Anyone of Filipino descent who blindly rejects the national dish of the Philippines is a disgrace. Hi, I'm the disgrace and I never gave adobo a chance.
I never understood why meats and poultry were paired with sour tastes growing up. As a youngster, I thought sour flavors belonged exclusively to lemons, limes, and red candy belts that left my tongue feeling like a pilled sock. Besides, adobo wasn't featured on television. I wanted to eat what everyone else was eating... pizza, pasta, and stuffed mushrooms! Oh, and let's not forget the convenient McDonald's Happy Meal.
It was the end of 2017 and it's about damn time I sold my soul to the adobo devil. Hell, I sold it and there's no returns or exchanges involved with this one. Marvin Gapultos' Pork Belly Pineapple Adobo in The Adobo Road Cookbook had me at final sale—a.k.a. my first stab at adobo was my favorite dish of 2017. Period.
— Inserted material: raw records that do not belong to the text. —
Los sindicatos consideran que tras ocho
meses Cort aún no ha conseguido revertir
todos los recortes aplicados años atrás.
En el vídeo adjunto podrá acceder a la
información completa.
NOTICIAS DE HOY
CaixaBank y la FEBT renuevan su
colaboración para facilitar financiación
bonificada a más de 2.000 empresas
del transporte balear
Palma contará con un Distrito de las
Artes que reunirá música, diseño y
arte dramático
This piece of heaven was braised in a slow, 3-hour bath during the day and marinated in its own juicy goodness overnight. Then, this baby went straight to the chopping block so it can better hit the hot skillet that was primed in its own congealed fat. I mean, can you say... HELLO. *Adele voice optional*
The smell of my kitchen transported me back to the good times of my Philippines travel. I couldn't wait to sit down and be comforted by a warm dish of tender, tender, tender pork belly... only to be slapped back to reality when I realized I had to wait and photograph everything first.
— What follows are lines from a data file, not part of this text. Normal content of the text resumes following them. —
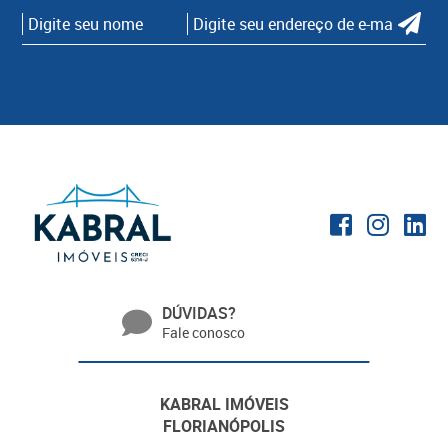
DÚVIDAS?
Fale conosco
KABRAL IMÓVEIS
FLORIANÓPOLIS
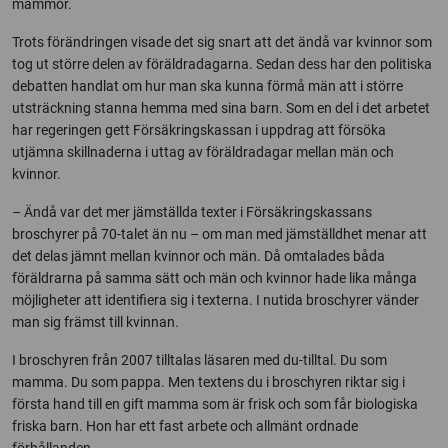
mammor.
Trots förändringen visade det sig snart att det ändå var kvinnor som
tog ut större delen av föräldradagarna. Sedan dess har den politiska
debatten handlat om hur man ska kunna förmå män att i större
utsträckning stanna hemma med sina barn. Som en del i det arbetet
har regeringen gett Försäkringskassan i uppdrag att försöka
utjämna skillnaderna i uttag av föräldradagar mellan män och
kvinnor.
– Ändå var det mer jämställda texter i Försäkringskassans
broschyrer på 70-talet än nu – om man med jämställdhet menar att
det delas jämnt mellan kvinnor och män. Då omtalades båda
föräldrarna på samma sätt och män och kvinnor hade lika många
möjligheter att identifiera sig i texterna. I nutida broschyrer vänder
man sig främst till kvinnan.
I broschyren från 2007 tilltalas läsaren med du-tilltal. Du som
mamma. Du som pappa. Men textens du i broschyren riktar sig i
första hand till en gift mamma som är frisk och som får biologiska
friska barn. Hon har ett fast arbete och allmänt ordnade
The cooking process for day 2 went on for a good 40 minutes. It included a skillet covered in a beautiful fond-y mess, a ripe pineapple freshly sliced, and a brown, reducing sauce that perfectly coated the back of my spoon. Not to mention, I was listening to episode 3 of Serious Eats' Special Sauce podcast (which is great by the way).
The taste? Don't get me started. If melt-in-your-mouth had a photo next to its in-book definition, this adobo would be right next to it. Each slice of meat and pineapple had a slick texture and the sweet and sour combination matched like no other. Simply, I took a taste, died, and came back to spread the good news.
This isn't the last of my adobo exploration. I'm a new person now.
It's easy to compare highlight reels to what actually happens in day-to-day life. This is why I want to show what cooking looks like behind-the-scenes! The cooking process isn't always picture perfect—it's hot and sometimes messy.